Mme de Troussebois, Mme de Jasseau et les autres dont je ne me rappelle pas les noms, avaient, celle-ci un menton qui rejoignait son nez, celle-là une face de momie. La plus jeune de la collection était une chanoinesse blonde qui avait une assez belle tête sur un corps nain et difforme. Quoiqu'elle fût demoiselle, elle avait le privilége de s'appeler madame, et de porter un ruban d'ordre sur sa bosse, parce qu'elle avait seize quartiers de noblesse. Il y avait aussi une baronne d'Hasfeld ou d'Hazefeld, qui avait la tournure et les manières d'un vieux corporal schlag: enfin, une Mme Dubois, la seule qui n'eût point un nom, et qui, précisément, n'avait aucun ridicule. Je ne sais plus quelle autre avait une grosse lèvre violette toujours gonflée, fendue et gercée, dont les baisers m'étaient odieux. Il y avait aussi une Mme de Maleteste, encore assez jeune, qui avait épousé un vieux mari pauvre et grognon, uniquement pour porter le nom des Malatesta d'Italie, nom qui n'est pas bien beau, puisqu'il signifie tout bonnement mauvaise tête ou plutôt tête méchante.
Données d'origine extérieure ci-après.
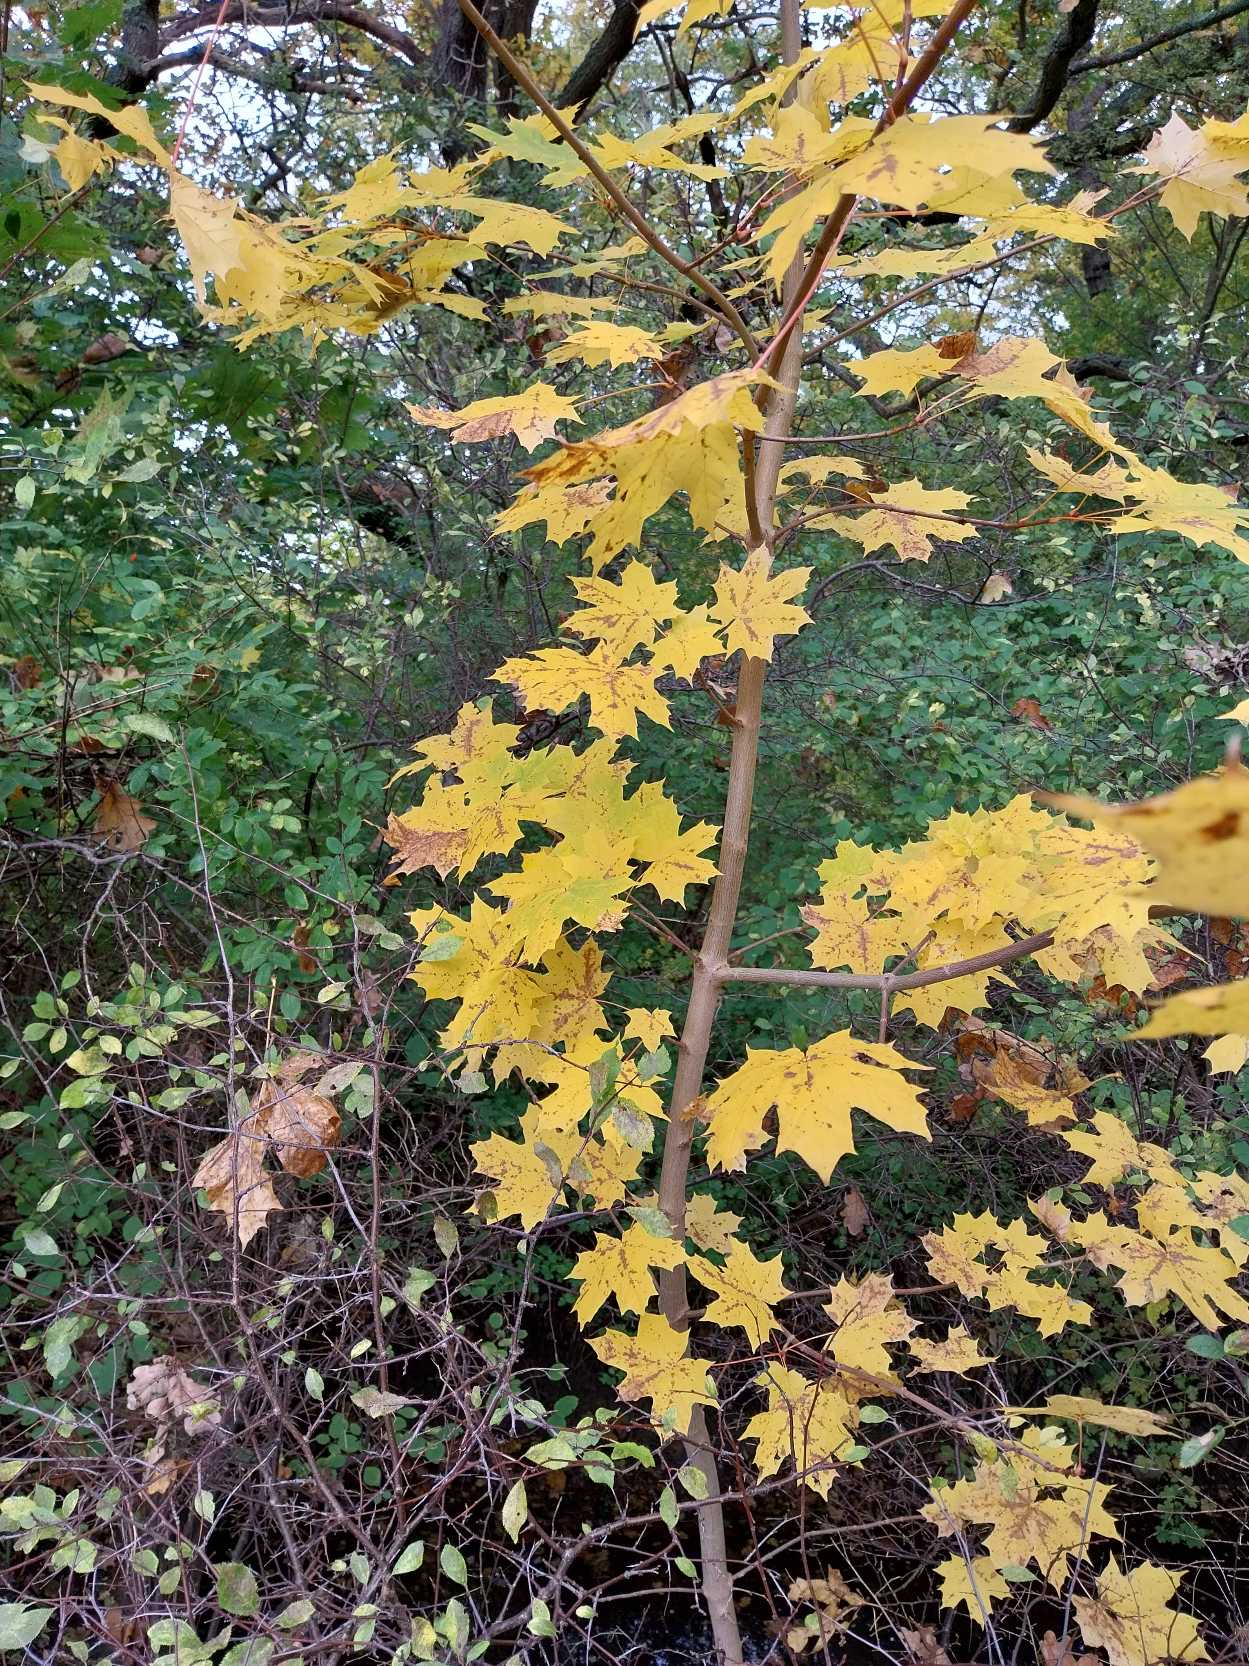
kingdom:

Par une singulière coïncidence, cette dame passait sa vie à avoir la migraine, et comme on prononçait son nom Maltête, je croyais de bonne foi que c'était un sobriquet qu'on lui avait donné à cause de sa maladie et de ses plaintes continuelles. De sorte qu'un jour je lui demandai naïvement comment elle s'appelait pour de bon. Elle s'étonna et me répondit que je le savais bien. Mais non, lui dis-je, mal de tête, mal à la tête, mal-tête, n'est pas un nom. Pardon, mademoiselle, me répondit-elle fièrement, c'est un fort beau et fort grand nom. Ma foi, je ne trouve pas, lui répondis-je. Vous devriez vous fâcher quand on vous appelle comme ça. Je vous en souhaite un pareil! ajouta-t-elle avec emphase. Merci, repris-je obstinément: j'aime mieux le mien. Les autres dames qui ne l'aimaient pas, peut-être parce qu'elle était la plus jeune, se cachaient pour rire dans leurs grands éventails. Ma grand'mère m'imposa silence, et Mme de Maleteste se retira peu de momens après, fort blessée d'une impertinence dont je ne sentais pas la portée.